→ Selected extract:
_____

The Double Cure

Augustus Toplady’s hymn speaks of the “double cure”—that is, cleansing from both sin’s guilt and power. God does not forgive because He wants to be lenient with us. He forgives because His justice has been satisfied. The absolute forgiveness of our sins is just as rock solid as the historic reality of Christ’s death. It is important that we grasp this wonderful truth of the gospel because we can face our “respectable” sins only when we know they are forgiven.

However, Toplady’s hymn speaks not only of cleansing from sin’s guilt but also from its power. Sometimes when we are struggling with some particular expression of our sin, we wonder if the gospel does address the power of sin in our lives. We wonder if we will ever see progress in putting to death some persistent sin pattern that we struggle with. Can we honestly say with Toplady that Christ, the “Rock of Ages,” does indeed cleanse us from sin’s power as well as its guilt?

To answer that question, we need to see the cleansing from sin’s power in two stages. The first is deliverance from the dominion or reigning power of sin that is decisive and complete for all believers. The second is freedom from the remaining presence and activity of sin that is progressive and continues throughout our lives on earth. Paul helps us see this twofold deliverance in Romans 6.

In Romans 6:2, Paul writes that we “died to sin,” and in verse 8, he says, “We have died with Christ.” That is, through our union with Christ in His death, we have died, not only to sin’s guilt but also to its reigning power in our lives. This is true of every believer and is accomplished at the time of our salvation when God delivers us from the domain of darkness and transfers us to the kingdom of His Son (see Colossians 1:13).

Paul’s statement that “we died to sin” is a declarative statement. It is something God has done for us at the moment of our salvation. Nothing we do subsequent to that decisive transaction can add to or subtract from the fact that we died to both sin’s guilt and dominion.

At the same time, however, Paul urges us to “let not sin therefore reign in your mortal bodies, to make you obey their passions” (Romans 6:12). How can sin possibly reign if we have died to it? Here Paul is referring to the continued presence and ceaseless activity of sin that, though it is “dethroned” as the reigning power over our lives, still seeks to exert a controlling influence in our daily walk. It, so to speak, continues to wage a spiritual guerrilla warfare in our hearts. This warfare is described by Paul in Galatians 5:17:

The desires of the flesh are against the Spirit, and the desires of the Spirit are against the flesh, for these are opposed to each other, to keep you from doing the things you want to do.

We experience this struggle between the desires of the flesh and the desires of the Spirit daily. This tension causes us to sometimes wonder if the gospel really does address this aspect of sin’s power—that is, its ability to pull us toward its desires. This seems especially true in the more respectable sins in our lives. Some of these subtle sins seem tenacious, and we must battle them daily. With others, we sometimes think we’ve turned the corner on one, only to discover a few days later that we’ve only gone around the block and are dealing with it again.

At this point in our struggle, we are prone to think, It’s fine to be told sin no longer has dominion over me, but what about my daily experience of the remaining presence and activity of sin? Does the gospel cleanse me from that? Can I hope to see progress in putting to death the subtle sins of my life?

_____

→ Given data:
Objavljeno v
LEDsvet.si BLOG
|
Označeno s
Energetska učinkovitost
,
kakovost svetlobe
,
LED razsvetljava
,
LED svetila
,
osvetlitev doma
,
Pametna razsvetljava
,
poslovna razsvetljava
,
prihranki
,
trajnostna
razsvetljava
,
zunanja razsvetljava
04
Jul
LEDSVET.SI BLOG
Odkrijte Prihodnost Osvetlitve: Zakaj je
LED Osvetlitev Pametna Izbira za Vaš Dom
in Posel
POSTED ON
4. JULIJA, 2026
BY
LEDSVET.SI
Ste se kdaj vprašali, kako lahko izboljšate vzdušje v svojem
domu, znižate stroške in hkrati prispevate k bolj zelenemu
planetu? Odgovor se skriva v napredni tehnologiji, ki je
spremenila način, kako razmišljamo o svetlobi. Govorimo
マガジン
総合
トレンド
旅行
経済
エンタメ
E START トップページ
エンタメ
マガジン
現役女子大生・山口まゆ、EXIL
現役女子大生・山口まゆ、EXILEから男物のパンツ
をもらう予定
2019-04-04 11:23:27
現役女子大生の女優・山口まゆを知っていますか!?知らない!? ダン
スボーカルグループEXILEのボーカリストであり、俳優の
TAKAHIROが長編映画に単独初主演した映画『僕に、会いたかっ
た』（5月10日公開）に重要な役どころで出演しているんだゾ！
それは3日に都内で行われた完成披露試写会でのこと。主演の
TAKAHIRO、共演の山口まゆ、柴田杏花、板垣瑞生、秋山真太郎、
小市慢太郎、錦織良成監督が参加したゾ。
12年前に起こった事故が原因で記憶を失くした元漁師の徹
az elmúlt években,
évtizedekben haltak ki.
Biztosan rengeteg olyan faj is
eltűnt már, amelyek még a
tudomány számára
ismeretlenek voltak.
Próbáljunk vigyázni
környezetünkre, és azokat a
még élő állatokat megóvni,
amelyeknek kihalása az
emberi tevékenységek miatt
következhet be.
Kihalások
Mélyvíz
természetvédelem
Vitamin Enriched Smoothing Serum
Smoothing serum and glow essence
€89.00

_____

Write what comes next in the passage on the double cure, starting right after its final question.

→ Expected answer:
Paul’s answer to that pressing question is found in Galatians 5:16: “I say, walk by the Spirit, and you will not gratify the desires of the flesh.” To walk by the Spirit is to live under the controlling influence of the Spirit and in dependence upon Him. Paul says that as we do this, we will not gratify the desires of the flesh.

Practically speaking, we live under the controlling influence of the Spirit as we continually expose our minds to and seek to obey the Spirit’s moral will for us as revealed in Scripture. We live in dependence on Him through prayer as we continually cry out to Him for His power to enable us to obey His will.

There is a fundamental principle of the Christian life that I call the principle of dependent responsibility; that is, we are responsible before God to obey His Word, to put to death the sins in our lives, both the so-called acceptable sins and the obviously not acceptable ones. At the same time, we do not have the ability within ourselves to carry out this responsibility. We are in fact totally dependent upon the enabling power of the Holy Spirit. In this sense, we are both responsible and dependent.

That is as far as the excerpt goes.